Inside Japan Market Entry with Shigeru HarasawaVol. 2 - Make the First Customer a Success,
Even If You Run at a Loss
- October 23rd, 2025 -

Why is the very first customer so critical? In this three-part series, we sit down with Japan market–entry professional Shigeru Harasawa for field-tested lessons you won’t hear elsewhere.
In Vol. 1, he argued that who you team up with determines success or failure. Vol. 2 focuses on the first customer: why Harasawa insists on winning that first account—even at a loss.
TL; DR (Summary)
- Your first customer must succeed—full stop. If the first customer says, “It doesn’t work,” you’re done.
- Lock in case-study rights up front. Bake marketing cooperation into the first contract (PR, white paper, speaking, logo/quote).
- Never run PoCs for free. Charge—even a token amount—to force real ownership and a clear yes/no outcome.
- Use hands-on seminars as the feeder: sandbox with test data for free; switch to paid when it’s on the customer’s real data.
- Treat PoC as a formal company project with approval, timeline, people, and deliverables—avoid “PoC hell.”
“Success isn’t just delivering value—it’s turning that first success into a public proof point.”
Why Does the First Customer Decide Your Fate?
Interviewer: Today, we would like to discuss the importance of "the first customer" in entering the Japanese market.
Harasawa: If you fail with your first customer, you can consider your Japan business over. Once that first customer says, “This doesn’t work,” it’s already finished.
Interviewer: So not just “important”—you’re saying it has to succeed.
Harasawa: Exactly. It must succeed. Before you even win that first account, you need certainty that what the customer wants to do is actually doable. And the first contract needs to include: “cooperate with marketing,” “discount in exchange for a white paper,” “permit case-study use,” “allow a joint press release”—all agreed up front.

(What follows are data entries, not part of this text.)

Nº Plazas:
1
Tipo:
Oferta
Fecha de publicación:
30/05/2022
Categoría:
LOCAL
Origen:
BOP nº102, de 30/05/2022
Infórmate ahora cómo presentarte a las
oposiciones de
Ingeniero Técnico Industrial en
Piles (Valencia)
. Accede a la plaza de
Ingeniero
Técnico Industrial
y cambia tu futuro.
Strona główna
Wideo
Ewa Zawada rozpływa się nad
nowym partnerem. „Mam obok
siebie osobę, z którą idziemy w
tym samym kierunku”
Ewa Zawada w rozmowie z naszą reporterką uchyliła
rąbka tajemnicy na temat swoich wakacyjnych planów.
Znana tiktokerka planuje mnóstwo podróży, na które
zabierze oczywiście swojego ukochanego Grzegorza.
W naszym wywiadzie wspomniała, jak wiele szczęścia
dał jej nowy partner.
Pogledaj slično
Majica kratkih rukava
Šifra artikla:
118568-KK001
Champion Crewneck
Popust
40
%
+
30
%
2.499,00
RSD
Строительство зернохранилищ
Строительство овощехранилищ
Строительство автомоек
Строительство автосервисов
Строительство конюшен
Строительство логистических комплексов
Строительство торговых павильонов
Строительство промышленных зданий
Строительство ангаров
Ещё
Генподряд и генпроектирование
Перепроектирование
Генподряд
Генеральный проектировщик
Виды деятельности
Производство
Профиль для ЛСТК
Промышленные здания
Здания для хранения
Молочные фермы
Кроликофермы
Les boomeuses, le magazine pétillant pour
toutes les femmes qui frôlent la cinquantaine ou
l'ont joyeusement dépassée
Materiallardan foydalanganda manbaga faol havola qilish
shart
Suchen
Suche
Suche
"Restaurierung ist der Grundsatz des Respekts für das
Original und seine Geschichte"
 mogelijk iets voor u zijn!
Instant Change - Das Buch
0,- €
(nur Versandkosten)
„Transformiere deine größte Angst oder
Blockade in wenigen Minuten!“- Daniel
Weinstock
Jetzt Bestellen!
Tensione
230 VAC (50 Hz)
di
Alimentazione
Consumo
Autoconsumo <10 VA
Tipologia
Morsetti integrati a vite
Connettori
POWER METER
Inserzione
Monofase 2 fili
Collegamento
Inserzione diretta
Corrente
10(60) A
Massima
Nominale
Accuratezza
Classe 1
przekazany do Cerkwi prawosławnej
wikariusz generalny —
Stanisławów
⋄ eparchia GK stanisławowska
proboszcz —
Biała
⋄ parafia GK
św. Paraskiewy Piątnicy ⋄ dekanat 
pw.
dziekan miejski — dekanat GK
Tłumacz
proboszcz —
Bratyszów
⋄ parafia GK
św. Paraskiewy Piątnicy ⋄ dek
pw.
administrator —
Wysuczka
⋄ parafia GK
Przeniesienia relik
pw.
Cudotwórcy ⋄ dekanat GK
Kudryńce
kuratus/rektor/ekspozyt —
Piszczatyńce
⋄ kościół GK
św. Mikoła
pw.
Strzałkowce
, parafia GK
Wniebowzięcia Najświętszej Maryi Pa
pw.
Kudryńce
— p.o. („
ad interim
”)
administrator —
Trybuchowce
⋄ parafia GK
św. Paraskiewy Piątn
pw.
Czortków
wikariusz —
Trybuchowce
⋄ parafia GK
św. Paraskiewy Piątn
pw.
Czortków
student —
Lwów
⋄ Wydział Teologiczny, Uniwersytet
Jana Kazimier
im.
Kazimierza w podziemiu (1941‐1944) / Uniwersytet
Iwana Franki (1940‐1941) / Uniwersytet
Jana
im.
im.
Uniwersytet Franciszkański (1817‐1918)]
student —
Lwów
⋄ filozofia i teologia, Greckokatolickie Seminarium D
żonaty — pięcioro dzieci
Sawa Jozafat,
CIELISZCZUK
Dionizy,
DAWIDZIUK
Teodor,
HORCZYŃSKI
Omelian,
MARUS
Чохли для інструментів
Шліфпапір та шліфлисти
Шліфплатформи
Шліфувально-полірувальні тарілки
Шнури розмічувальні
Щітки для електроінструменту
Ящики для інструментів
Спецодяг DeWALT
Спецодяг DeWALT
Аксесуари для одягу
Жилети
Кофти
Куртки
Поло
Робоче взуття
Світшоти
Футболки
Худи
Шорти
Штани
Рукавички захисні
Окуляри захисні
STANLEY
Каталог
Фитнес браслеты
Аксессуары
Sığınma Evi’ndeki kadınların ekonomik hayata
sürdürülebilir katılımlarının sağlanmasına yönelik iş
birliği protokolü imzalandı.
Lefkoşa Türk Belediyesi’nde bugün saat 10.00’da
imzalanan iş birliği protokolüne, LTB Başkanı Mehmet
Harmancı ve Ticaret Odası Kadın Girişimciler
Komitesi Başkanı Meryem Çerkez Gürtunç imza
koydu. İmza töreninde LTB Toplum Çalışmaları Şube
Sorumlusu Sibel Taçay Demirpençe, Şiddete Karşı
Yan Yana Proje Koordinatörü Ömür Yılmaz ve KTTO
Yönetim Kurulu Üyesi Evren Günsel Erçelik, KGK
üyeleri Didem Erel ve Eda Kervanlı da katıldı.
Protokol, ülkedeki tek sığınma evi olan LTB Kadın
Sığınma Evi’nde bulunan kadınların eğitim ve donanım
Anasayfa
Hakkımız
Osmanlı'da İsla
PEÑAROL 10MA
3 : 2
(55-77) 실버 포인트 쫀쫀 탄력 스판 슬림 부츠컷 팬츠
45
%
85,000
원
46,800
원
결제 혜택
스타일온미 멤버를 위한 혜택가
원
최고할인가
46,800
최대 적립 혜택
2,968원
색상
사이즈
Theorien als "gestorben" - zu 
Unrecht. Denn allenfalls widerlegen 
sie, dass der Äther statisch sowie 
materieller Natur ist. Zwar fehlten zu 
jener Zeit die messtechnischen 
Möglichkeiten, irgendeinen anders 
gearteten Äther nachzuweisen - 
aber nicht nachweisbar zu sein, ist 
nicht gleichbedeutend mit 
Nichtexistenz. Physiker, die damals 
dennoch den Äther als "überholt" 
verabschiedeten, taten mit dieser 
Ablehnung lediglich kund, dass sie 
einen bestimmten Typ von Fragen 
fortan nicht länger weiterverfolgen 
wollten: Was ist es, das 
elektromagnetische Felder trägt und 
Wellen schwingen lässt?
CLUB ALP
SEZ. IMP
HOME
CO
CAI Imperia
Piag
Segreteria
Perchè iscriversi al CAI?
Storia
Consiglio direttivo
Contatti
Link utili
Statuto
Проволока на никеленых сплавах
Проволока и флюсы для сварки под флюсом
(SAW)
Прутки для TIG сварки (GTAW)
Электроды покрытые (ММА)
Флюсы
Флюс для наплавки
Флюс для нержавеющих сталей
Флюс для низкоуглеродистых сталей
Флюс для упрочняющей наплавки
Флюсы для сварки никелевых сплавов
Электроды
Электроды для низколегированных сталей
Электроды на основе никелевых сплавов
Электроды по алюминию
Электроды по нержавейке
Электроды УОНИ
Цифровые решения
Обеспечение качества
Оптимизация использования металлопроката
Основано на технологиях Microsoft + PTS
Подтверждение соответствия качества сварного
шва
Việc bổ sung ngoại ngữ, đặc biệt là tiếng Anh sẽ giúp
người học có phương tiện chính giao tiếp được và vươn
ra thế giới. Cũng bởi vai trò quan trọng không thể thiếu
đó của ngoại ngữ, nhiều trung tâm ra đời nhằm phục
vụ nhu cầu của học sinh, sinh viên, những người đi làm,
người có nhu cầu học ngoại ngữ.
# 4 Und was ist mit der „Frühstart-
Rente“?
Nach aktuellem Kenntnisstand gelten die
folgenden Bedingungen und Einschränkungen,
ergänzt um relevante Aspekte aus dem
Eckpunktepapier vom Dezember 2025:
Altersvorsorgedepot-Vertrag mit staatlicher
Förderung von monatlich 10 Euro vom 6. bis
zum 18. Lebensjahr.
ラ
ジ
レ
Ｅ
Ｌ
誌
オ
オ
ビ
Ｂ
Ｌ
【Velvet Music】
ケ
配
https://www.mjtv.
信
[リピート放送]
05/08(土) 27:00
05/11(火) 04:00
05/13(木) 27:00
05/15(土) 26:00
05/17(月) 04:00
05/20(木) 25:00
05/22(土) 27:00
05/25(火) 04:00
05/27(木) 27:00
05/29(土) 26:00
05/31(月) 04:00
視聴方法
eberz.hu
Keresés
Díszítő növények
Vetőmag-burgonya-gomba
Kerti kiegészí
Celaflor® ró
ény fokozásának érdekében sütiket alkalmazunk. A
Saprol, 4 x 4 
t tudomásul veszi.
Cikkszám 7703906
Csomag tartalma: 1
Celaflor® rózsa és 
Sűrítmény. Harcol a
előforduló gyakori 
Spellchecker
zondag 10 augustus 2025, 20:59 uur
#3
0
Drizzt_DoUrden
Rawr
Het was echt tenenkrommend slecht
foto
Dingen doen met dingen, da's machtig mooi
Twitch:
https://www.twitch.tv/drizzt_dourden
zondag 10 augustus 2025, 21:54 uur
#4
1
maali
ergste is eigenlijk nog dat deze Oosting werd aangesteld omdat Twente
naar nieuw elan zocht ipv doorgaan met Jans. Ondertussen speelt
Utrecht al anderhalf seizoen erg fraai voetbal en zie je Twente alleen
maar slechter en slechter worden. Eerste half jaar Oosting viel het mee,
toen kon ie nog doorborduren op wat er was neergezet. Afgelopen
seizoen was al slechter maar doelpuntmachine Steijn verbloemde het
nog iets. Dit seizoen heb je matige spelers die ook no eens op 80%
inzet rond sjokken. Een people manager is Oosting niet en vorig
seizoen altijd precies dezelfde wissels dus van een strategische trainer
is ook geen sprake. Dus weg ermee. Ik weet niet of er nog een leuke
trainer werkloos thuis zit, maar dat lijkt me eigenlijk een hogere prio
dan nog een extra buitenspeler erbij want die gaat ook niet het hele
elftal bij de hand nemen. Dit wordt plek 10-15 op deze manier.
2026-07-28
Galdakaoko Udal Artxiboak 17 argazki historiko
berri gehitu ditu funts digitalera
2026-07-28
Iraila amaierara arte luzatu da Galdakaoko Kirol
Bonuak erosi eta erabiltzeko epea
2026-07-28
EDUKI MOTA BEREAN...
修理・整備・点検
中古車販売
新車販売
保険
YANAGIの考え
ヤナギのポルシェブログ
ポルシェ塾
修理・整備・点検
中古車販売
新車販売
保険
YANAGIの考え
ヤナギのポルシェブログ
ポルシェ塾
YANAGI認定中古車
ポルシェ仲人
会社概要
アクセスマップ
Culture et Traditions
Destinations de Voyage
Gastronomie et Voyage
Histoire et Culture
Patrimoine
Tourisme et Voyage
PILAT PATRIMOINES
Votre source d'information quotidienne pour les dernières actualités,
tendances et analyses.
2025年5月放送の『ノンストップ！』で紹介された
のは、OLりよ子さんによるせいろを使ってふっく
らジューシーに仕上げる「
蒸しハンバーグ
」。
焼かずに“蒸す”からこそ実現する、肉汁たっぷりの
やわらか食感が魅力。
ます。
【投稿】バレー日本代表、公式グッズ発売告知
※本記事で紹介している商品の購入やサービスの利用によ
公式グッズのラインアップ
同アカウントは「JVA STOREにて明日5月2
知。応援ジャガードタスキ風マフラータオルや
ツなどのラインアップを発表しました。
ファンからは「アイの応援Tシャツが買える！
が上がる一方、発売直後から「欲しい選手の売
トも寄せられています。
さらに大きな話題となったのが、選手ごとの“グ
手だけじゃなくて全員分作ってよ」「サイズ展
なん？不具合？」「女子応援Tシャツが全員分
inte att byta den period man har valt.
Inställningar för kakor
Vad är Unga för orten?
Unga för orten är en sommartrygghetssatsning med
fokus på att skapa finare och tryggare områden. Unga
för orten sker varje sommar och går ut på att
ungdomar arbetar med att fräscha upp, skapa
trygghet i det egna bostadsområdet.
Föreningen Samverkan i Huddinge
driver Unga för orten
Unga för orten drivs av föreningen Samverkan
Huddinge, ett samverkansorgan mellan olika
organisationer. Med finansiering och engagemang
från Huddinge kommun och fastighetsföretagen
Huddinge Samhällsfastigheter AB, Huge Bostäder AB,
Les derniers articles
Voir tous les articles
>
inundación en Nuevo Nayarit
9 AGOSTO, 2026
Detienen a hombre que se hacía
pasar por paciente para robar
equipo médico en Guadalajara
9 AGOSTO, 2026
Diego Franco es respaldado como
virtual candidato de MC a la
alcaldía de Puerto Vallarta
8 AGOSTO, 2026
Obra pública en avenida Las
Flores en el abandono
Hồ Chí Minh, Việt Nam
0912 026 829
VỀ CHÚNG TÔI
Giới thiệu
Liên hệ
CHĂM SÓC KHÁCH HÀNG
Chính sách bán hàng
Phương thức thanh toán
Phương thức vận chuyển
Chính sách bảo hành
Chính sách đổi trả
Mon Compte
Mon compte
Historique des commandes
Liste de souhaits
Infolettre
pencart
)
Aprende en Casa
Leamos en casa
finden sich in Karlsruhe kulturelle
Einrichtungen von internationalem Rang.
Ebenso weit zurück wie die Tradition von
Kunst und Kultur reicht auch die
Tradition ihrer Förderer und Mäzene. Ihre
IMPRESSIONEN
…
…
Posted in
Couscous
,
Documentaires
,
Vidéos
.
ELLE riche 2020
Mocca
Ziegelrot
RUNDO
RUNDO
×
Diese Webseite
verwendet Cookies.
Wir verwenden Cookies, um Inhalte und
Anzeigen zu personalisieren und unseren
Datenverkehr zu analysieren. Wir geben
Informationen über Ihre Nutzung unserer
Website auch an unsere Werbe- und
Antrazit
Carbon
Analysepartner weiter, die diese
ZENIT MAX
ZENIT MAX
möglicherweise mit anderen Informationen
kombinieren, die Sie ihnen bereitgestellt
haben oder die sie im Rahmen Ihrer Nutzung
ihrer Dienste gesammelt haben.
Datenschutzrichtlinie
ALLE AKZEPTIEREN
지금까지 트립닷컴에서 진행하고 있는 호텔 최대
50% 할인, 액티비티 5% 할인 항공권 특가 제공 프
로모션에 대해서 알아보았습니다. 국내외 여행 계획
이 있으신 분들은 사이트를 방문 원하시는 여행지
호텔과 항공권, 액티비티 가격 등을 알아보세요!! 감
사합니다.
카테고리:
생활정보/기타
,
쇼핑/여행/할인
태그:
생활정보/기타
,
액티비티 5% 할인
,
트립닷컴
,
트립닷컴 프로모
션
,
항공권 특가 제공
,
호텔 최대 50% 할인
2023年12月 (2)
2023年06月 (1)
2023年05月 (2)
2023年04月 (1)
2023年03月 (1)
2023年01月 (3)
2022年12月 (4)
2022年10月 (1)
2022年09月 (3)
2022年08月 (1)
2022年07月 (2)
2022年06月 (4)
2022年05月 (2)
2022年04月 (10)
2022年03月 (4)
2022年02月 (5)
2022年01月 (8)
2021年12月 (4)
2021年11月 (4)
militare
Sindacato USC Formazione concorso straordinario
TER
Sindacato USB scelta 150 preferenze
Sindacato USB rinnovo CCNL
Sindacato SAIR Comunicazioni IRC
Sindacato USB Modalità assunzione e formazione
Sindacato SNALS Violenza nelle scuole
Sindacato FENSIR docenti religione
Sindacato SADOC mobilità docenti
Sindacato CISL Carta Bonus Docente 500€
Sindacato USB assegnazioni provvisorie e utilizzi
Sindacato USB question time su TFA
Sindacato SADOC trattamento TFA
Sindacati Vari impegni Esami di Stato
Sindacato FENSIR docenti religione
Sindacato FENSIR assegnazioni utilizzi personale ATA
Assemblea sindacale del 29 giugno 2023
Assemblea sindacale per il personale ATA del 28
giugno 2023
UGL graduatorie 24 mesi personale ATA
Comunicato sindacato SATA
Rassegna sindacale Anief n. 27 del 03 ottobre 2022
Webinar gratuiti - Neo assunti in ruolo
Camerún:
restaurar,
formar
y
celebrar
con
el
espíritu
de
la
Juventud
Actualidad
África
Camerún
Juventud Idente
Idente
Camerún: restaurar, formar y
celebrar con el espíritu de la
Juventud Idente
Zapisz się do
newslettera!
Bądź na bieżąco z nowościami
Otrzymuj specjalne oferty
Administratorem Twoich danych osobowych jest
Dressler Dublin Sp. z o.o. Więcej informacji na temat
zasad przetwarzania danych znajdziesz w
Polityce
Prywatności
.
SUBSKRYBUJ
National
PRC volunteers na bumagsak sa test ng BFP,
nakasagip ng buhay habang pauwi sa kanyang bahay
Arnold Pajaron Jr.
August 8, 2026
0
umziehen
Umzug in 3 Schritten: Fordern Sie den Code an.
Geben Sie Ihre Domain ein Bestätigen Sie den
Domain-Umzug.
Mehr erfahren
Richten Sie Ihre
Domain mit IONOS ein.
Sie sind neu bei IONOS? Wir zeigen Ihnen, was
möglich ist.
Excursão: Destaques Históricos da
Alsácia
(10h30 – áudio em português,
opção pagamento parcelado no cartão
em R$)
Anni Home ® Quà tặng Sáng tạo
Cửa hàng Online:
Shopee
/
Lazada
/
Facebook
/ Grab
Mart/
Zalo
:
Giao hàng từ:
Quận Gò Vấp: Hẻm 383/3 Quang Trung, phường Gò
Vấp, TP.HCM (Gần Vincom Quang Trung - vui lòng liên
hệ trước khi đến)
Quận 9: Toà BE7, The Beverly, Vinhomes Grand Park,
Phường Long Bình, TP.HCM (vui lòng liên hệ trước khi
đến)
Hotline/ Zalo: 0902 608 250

Interviewer: So private success isn’t enough—you need to amplify it.
Harasawa: Right. Teams often chase the deal and forget this. You need the first customer not only to succeed, but to show up publicly—in a press release, on stage for a use-case talk, in an interview. That cooperation belongs in the contract from day one.

Interviewer: What should teams watch for when trying to create a strong, publishable first-customer case?
Harasawa: Don’t run the PoC for free. As a new entrant, few people know your product—you want them to try it, but the rule is: PoCs must be paid. Define a clear target segment, collect payment, and drive to a firm yes or no. Without that plan, you slide into PoC hell—endless free trials with no decision.
Interviewer: And on the buyer side, the mindset is different when it’s free versus paid.
Harasawa: Completely. Internally I always say, even one yen is better than zero—charge something. If a company pays for a PoC, it starts as an approved project with someone’s sign-off. If it’s free, a single person can start it just because it “looks interesting.” That said, people do need to touch it first. So I start with a hands-on seminar: three hours, come to our office, try the system using test data. When they say, “We want to try it on our own data,” that’s where it becomes paid.
Interviewer: So the hands-on session is the feeder into a paid PoC.
Harasawa: Exactly. Treat PoC as a company project: assign people and pros, set timelines and decision gates. If you run it free, it tends to drift—and nothing moves forward.
Want the full first-customer playbook?
We’ve expanded Harasawa’s approach into a concise white paper:
“Winning Japan: Your First Customer—A Small-Start Guide.”
You’ll learn:
・The principles of small start
・Concrete strategies to win and publish your first customer
・The right way to run a paid PoC
・Effective marketing and acquisition channels for early Japan
・A practical checklist and common failure patterns
Side Note: Terms at a Glance
- PoC (Proof of Concept): A bounded project to validate feasibility and value with defined scope, success criteria, timeline, and a firm go/no-go.
- Hands-On Seminar: A guided session using test data to let prospects experience the product; switches to paid when they want to use their own data.
- Case-Study / PR Rights: Contractual permission for press releases, white papers, conference talks, logo/quote usage—secured as consideration (often via discount).